Silvan Widmer dice basta con la Nazionale

Silvan Widmer non giocherà più con la Svizzera. L'annuncio arriva in coincidenza con l'avvio della Bundesliga 2026/27: il 33.enne, in forza al Mainz, ha deciso di chiudere la carriera internazionale dopo 65 partite, 5 reti e quattro fasi finali fra Europei e Mondiali.
«Mi mancheranno le emozioni e l'ambiente della Nati, ma sento che è il momento giusto per concentrarmi solo sul club e concedere più pause al mio corpo», ha spiegato il difensore. «Sono orgoglioso di aver indossato 65 volte la maglia del mio Paese e di aver giocato due Europei e due Mondiali».
Nella sua lista dei ricordi ci sono soprattutto due notti: le vittorie ai rigori contro la Francia e contro la Colombia. «Resteranno indimenticabili. Ma ricorderò con lo stesso piacere anche quello che è successo fuori dal campo, perché la Nati è più di una squadra: è un gruppo di amici che negli allenamenti, negli alberghi e in viaggio si è sempre divertito insieme». Il ringraziamento finale va ai compagni, allo staff e ai tifosi.
Da San Marino a Kansas City
La parabola di Widmer in Nazionale maggiore racconta anche quanto sia cambiato il calcio svizzero in poco più di un decennio. Il debutto risale al 14 ottobre 2014, nel secondo raduno di Vladimir Petkovic: qualificazione agli Europei in trasferta a San Marino (4-0), ingresso in campo al posto di Stephan Lichtsteiner davanti a circa 2.300 spettatori.
L'ultima apparizione, dodici anni dopo, è arrivata nei quarti di finale del Mondiale 2026 contro l'Argentina, persi 3-1 dopo i tempi supplementari: a Kansas City, con oltre 69.000 persone sugli spalti, Widmer è subentrato a Djibril Sow poco prima del novantesimo.

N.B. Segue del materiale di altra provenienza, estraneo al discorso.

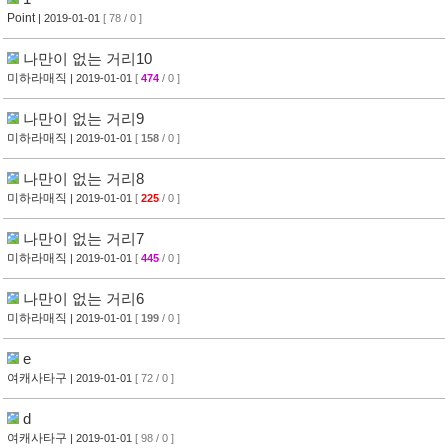
Point
| 2019-01-01
[ 78 / 0 ]
나만이 없는 거리10
미하라매직
| 2019-01-01
[
474
/ 0 ]
나만이 없는 거리9
미하라매직
| 2019-01-01
[
158
/ 0 ]
나만이 없는 거리8
미하라매직
| 2019-01-01
[
225
/ 0 ]
나만이 없는 거리7
미하라매직
| 2019-01-01
[
445
/ 0 ]
나만이 없는 거리6
미하라매직
| 2019-01-01
[
199
/ 0 ]
e
여캐사타구
| 2019-01-01
[ 72 / 0 ]
d
여캐사타구
| 2019-01-01
[ 98 / 0 ]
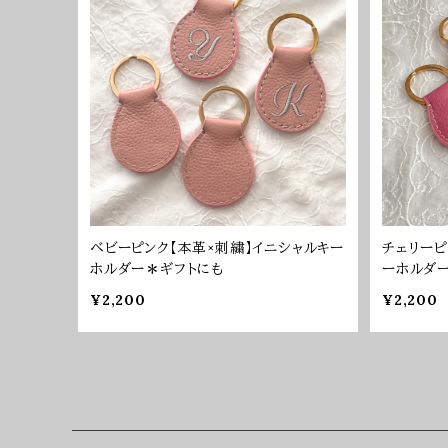
ベビーピンク【本革×刺繍】イニシャルキー
チェリーピ
ホルダー＊ギフトにも
ーホルダ
¥2,200
¥2,200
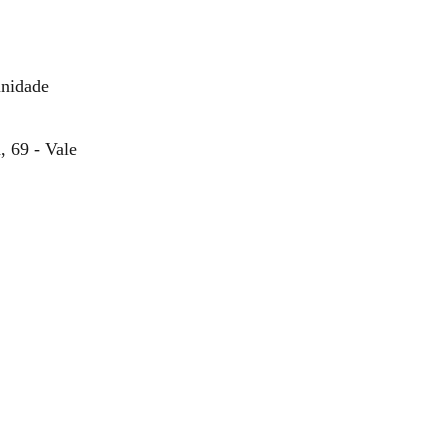
nidade
 69 - Vale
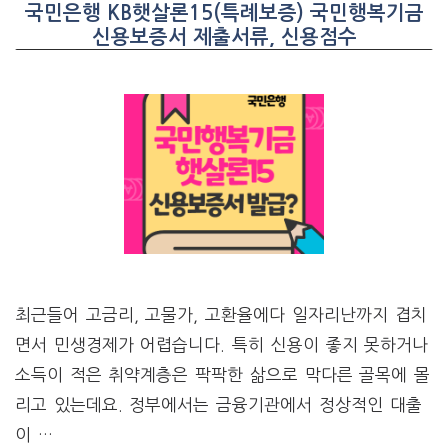
국민은행 KB햇살론15(특례보증) 국민행복기금
신용보증서 제출서류, 신용점수
최근들어 고금리, 고물가, 고환율에다 일자리난까지 겹치
면서 민생경제가 어렵습니다. 특히 신용이 좋지 못하거나
소득이 적은 취약계층은 팍팍한 삶으로 막다른 골목에 몰
리고 있는데요. 정부에서는 금융기관에서 정상적인 대출
이 …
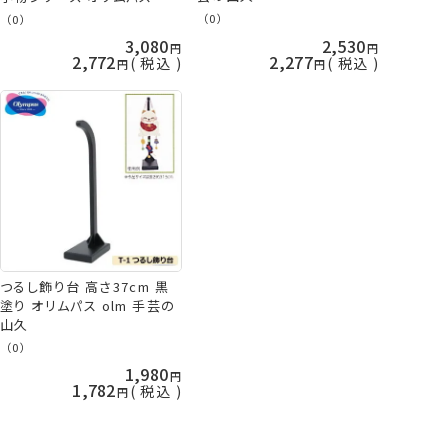
芸の山久
（0）
（0）
3,080
2,530
2,772
2,277
税込
税込
つるし飾り台 高さ37cm 黒
塗り オリムパス olm 手芸の
山久
（0）
1,980
1,782
税込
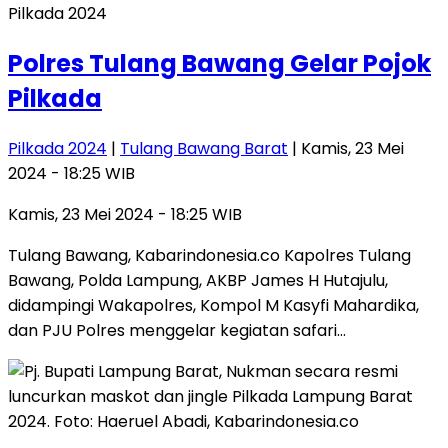
Pilkada 2024
Polres Tulang Bawang Gelar Pojok
Pilkada
Pilkada 2024
|
Tulang Bawang Barat
| Kamis, 23 Mei
2024 - 18:25 WIB
Kamis, 23 Mei 2024 - 18:25 WIB
Tulang Bawang, Kabarindonesia.co Kapolres Tulang
Bawang, Polda Lampung, AKBP James H Hutajulu,
didampingi Wakapolres, Kompol M Kasyfi Mahardika,
dan PJU Polres menggelar kegiatan safari…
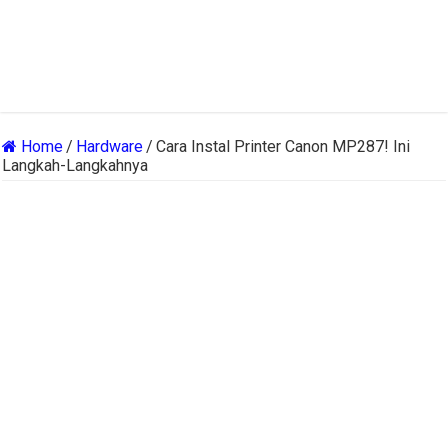
Home
/
Hardware
/
Cara Instal Printer Canon MP287! Ini
Langkah-Langkahnya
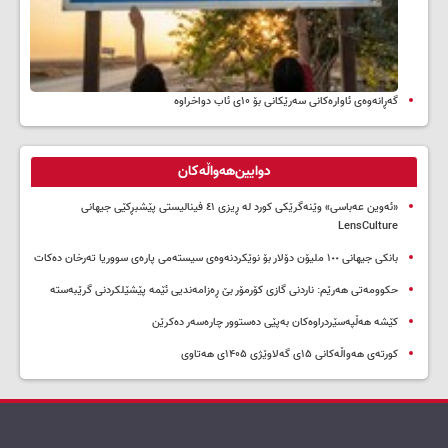
گەڕانەوەی ئاوارەکانی سەرێکانی بۆ ۱۰ی ئاب دواخراوە
دوایین‌هەواڵەکان
«ئەوین عەباسی» وێنەگرێکی کورد لە ڕیزی ٤١ فینالیستی پێشبڕکێی جیهانی
LensCulture
بانکی جیهانی ١٠٠ ملیۆن دۆلار بۆ نوێکردنەوەی سیستەمی پارەی سووریا تەرخان دەکات
حکوومەتی هەرێم: ناردنی گازی کۆرمۆر بێ ڕەزامەندیی ئێمە پێشێلکردنی گرێبەستە
کێشە هەڵپەسێردراوەکان بەپێی دەستوور چارەسەر دەکرێن
کورتەی هەواڵەکانی ۱۵ی گەلاوێژی ۱۴۰۵ی هەتاوی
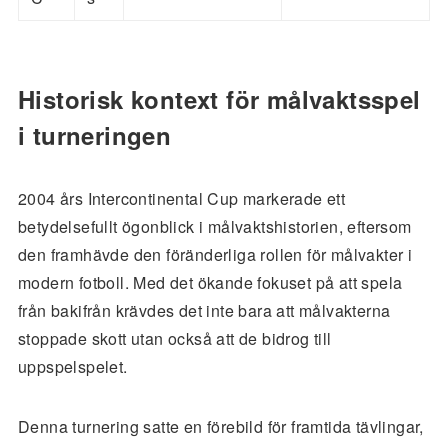
Historisk kontext för målvaktsspel
i turneringen
2004 års Intercontinental Cup markerade ett
betydelsefullt ögonblick i målvaktshistorien, eftersom
den framhävde den föränderliga rollen för målvakter i
modern fotboll. Med det ökande fokuset på att spela
från bakifrån krävdes det inte bara att målvakterna
stoppade skott utan också att de bidrog till
uppspelspelet.
Denna turnering satte en förebild för framtida tävlingar,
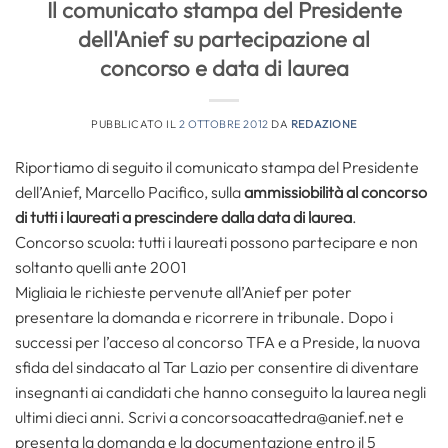
Il comunicato stampa del Presidente
dell'Anief su partecipazione al
concorso e data di laurea
PUBBLICATO IL
2 OTTOBRE 2012
DA
REDAZIONE
Riportiamo di seguito il comunicato stampa del Presidente
dell’Anief, Marcello Pacifico, sulla
ammissiobilità al concorso
di tutti i laureati a prescindere dalla data di laurea
.
Concorso scuola: tutti i laureati possono partecipare e non
soltanto quelli ante 2001
Migliaia le richieste pervenute all’Anief per poter
presentare la domanda e ricorrere in tribunale. Dopo i
successi per l’acceso al concorso TFA e a Preside, la nuova
sfida del sindacato al Tar Lazio per consentire di diventare
insegnanti ai candidati che hanno conseguito la laurea negli
ultimi dieci anni. Scrivi a concorsoacattedra@anief.net e
presenta la domanda e la documentazione entro il 5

Yakin: «Sempre affidabile»
«Lascia la Nazionale un giocatore che per anni ha garantito prestazioni costanti a un livello alto», ha commentato il selezionatore Murat Yakin. «Con il suo atteggiamento positivo e la sua professionalità, "Sile" è stato un elemento prezioso per il gruppo. Lo ringraziamo per aver vestito la maglia della Nati anima e corpo e gli auguriamo il meglio per il prosieguo della carriera nel club».